Evaluation is based on the following gold standard terminological ontologies:
- Eurovoc V4.28: a freely available multilingual thesaurus with entries in more than 20 languages. The thesaurus contains 6,645 concepts. (p.53)
- The Foundational Model of Anatomy (FMA) ontology: developed by the Structural Informatics Group at the University of Washington, and it is open source. It contains about 100,000 English terms, 8,000 Latin, 4,000 French, 500 Spanish and 300 German terms (p. 55)
Chapter 4 —Theoretical and Experimental Investigations Regarding Evaluation — reviews existing evaluation measures and also investigates the use of a proposed new evaluation measure, based on Pearson’s product-moment correlation coefficient (PMCC). “The idea behind the PMCC measure is that we can characterize an ontology by listing all pairs of concepts that it contains, along with the distance between each concept pair, measured in the number of edges between the two concepts” (p.65).
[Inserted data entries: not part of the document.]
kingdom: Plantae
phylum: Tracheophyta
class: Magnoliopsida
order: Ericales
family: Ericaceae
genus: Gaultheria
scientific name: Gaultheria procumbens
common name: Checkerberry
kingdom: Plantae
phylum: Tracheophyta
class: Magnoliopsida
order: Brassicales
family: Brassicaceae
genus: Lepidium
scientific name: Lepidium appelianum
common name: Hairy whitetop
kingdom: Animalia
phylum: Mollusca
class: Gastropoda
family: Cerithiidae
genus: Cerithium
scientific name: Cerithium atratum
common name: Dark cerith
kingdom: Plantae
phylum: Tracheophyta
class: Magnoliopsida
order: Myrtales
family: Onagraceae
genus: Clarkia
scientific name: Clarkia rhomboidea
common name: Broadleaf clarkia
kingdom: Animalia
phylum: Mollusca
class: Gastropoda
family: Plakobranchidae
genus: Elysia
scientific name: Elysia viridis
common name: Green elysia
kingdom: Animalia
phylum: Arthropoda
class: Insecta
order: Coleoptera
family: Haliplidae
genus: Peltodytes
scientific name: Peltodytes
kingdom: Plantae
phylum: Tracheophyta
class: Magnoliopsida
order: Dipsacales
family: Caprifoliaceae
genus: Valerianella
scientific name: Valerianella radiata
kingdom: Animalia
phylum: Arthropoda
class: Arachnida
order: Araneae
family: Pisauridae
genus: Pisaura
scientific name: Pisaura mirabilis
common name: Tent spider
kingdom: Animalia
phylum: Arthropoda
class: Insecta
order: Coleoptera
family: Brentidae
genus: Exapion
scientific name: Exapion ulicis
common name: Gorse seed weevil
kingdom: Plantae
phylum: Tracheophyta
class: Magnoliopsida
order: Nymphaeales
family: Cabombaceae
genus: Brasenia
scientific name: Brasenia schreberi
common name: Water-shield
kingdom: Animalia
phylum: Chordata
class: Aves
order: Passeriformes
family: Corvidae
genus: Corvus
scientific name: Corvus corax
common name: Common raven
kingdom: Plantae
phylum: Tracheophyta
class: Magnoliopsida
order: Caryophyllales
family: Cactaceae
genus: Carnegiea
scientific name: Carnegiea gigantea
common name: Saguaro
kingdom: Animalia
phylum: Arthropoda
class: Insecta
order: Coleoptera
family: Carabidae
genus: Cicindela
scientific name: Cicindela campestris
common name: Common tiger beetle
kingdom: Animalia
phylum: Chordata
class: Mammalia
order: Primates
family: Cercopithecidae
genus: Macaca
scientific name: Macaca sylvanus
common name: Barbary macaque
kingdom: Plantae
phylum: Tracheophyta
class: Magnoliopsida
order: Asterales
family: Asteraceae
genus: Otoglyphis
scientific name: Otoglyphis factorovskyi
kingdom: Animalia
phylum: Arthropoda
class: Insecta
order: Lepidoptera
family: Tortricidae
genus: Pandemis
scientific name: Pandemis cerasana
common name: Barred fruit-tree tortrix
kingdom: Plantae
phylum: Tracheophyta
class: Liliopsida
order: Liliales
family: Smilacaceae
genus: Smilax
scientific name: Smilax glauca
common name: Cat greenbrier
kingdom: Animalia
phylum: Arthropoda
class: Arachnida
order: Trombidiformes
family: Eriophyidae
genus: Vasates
The author uses five criteria to establish a good evaluation measure, namely (pp. 67-68):
1. Criterion 1 – Independent dimensions of evaluation:
2. Criterion 2 – Severe errors should have a higher impact on the measure than less severe ones:
3. Criterion 3 – A gradual decrease in correctness should result in a gradual decrease in the value of the evaluation measure:
4. Criterion 4 – Scaling:
5. Criterion 5 – Vertical and horizontal perspective:
Seven experiments are carried out to test the measures (pp. 66-76) and it turns out that the PMCC measure is the only measure tested here that meet all five criteria.
In Chapter 5 — Experiments with Identifying Cross-language Term Equivalency — the author investigates methods for automatically identifying translational equivalents among terms from different languages. The experiments presented in this chapter deal with the identification of cross-language term equivalents. Given a collection of domain-specific documents, the goal is to identify the textual units that constitute the terms of the domain (i.e. the terminology of the document collection).
Chapter 6 — Experiments in Ontology Learning — focuses on the exploitation of cross-language resources. More specifically, the author emphasizes that “further qualitative improvements are possible, by taking a cross-language perspective on the problem of recognizing hyperonymy and cohyponymy, and that automatic word alignment techniques can be used to, at least partially, achieve these improvements, in the absence of a domain-specific multilingual dictionary” (p. 124). Results appear to be encouraging, “though there is still plenty of qualitative and methodological improvement that can and should be made, before the system can start performing on a human level, in terms of accuracy (p. 135).
Chapter 7 — Conclusions — is a concise summary that lists research questions and their answers.
The thesis ”Cross-language Ontology Learning” is interesting, solid, clear and well-written. The author tackles a difficult and complex task, the automatic creation of cross-language ontologies, and analyses the aspects concurring to such a creation, as well as all the different computational approaches proposed up to 2009.
Remarkably, the author introduces a new evaluation measure, PMCC, and confirms the hypothesis that cross-language data contribute to improve the learning.
The thesis is inspirational in many respects — from the experiments related to translational equivalence and word alignment (pp. 41-46 and 81-95) to cross-language SVM classification (pp. 118-124) — and is a recommended reading for those working with ontologies, taxonomies, terminology, machine translation or more generally with the acquisition of semantic knowledge.
The bulk of experiments and contributions presented in Hans Hjelm’s thesis is now included in a book (Chapter 14) edited by Wilson Wong, Wei Liu and Mohammed Bennamoun: Ontology Learning and Knowledge Discovery Using the Web, published by IGI Global, May 31, 2011.